This study addresses the minimization of arbitrage losses in dynamic-weight automated market makers (AMMs) during asset rebalancing, focusing on the choice of weight trajectories. By formulating the trajectory optimization as a geodesic problem on a Riemannian manifold, the authors derive the Fisher–Rao metric via the Kullback–Leibler divergence and demonstrate that spherical linear interpolation (SLERP) in Hellinger coordinates yields near-optimal rebalancing. This work establishes, for the first time, a connection between dynamic AMM rebalancing and information geometry, revealing the optimality of SLERP and rigorously proving its mathematical equivalence to the recursive AM-GM heuristic for any number of assets and arbitrary weight shifts. Theoretical analysis shows that SLERP’s relative suboptimality scales quadratically with total weight change and inversely with the square of the number of interpolation steps; furthermore, recursive AM-GM enables efficient computation of geodesic midpoints without trigonometric operations.

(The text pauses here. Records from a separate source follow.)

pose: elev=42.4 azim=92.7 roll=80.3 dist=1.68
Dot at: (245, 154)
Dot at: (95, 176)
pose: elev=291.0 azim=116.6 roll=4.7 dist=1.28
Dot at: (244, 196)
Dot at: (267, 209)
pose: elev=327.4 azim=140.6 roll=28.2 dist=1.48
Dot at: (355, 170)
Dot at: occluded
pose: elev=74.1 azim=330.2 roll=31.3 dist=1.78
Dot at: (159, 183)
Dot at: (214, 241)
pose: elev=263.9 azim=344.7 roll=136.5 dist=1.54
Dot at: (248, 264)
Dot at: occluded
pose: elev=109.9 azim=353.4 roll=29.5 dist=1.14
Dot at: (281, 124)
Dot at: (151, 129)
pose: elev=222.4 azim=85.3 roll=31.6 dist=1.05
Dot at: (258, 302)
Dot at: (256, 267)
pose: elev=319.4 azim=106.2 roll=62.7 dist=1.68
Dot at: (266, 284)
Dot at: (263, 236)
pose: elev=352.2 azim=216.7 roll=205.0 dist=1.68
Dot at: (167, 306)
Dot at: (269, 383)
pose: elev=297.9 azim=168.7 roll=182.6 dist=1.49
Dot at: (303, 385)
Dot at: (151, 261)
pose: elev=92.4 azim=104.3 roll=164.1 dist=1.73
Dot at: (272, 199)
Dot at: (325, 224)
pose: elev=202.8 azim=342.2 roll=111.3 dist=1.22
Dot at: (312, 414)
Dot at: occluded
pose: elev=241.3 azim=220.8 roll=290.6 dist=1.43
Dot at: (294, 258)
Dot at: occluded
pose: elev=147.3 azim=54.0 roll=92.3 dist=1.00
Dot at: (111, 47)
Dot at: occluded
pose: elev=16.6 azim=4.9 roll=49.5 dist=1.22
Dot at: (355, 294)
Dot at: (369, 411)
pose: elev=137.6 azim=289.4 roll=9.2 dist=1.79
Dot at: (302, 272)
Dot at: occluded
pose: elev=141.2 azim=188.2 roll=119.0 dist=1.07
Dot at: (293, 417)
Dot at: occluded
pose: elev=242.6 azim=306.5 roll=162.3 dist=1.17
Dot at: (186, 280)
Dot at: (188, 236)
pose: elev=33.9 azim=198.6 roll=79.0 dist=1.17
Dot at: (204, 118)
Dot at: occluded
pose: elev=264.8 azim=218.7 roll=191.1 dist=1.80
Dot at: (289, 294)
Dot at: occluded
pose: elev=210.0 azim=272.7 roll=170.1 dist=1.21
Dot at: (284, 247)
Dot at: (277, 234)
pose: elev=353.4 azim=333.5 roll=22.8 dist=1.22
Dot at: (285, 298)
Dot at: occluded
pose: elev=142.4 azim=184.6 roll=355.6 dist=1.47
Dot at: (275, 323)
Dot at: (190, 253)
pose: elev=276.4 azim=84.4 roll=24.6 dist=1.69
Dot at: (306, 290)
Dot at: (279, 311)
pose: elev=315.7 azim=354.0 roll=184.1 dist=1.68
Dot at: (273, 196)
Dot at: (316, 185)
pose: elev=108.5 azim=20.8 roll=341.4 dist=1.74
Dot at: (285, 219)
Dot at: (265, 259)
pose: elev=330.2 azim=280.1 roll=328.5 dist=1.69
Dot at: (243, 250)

In Temporal Function Market Making (TFMM), a dynamic weight AMM pool rebalances from initial to final holdings by creating a series of arbitrage opportunities whose total cost depends on the weight trajectory taken. We show that the per-step arbitrage loss is the KL divergence between new and old weight vectors, meaning the Fisher--Rao metric is the natural Riemannian metric on the weight simplex. The loss-minimising interpolation under the leading-order expansion of this KL cost is SLERP (Spherical Linear Interpolation) in the Hellinger coordinates $\eta_i = \sqrt{w_i}$, i.e.\ a geodesic on the positive orthant of the unit sphere traversed at constant speed. The SLERP midpoint equals the (AM+GM)/normalise heuristic of prior work (Willetts&Harrington, 2024), so the heuristic lies on the geodesic. This identity holds for any number of tokens and any magnitude of weight change; using this link, all dyadic points on the geodesic can be reached by recursive AM-GM bisection without trigonometric functions. SLERP's relative sub-optimality on the full KL cost is proportional to the squared magnitude of the overall weight change and to $1/f^2$, where $f$ is the number of interpolation steps.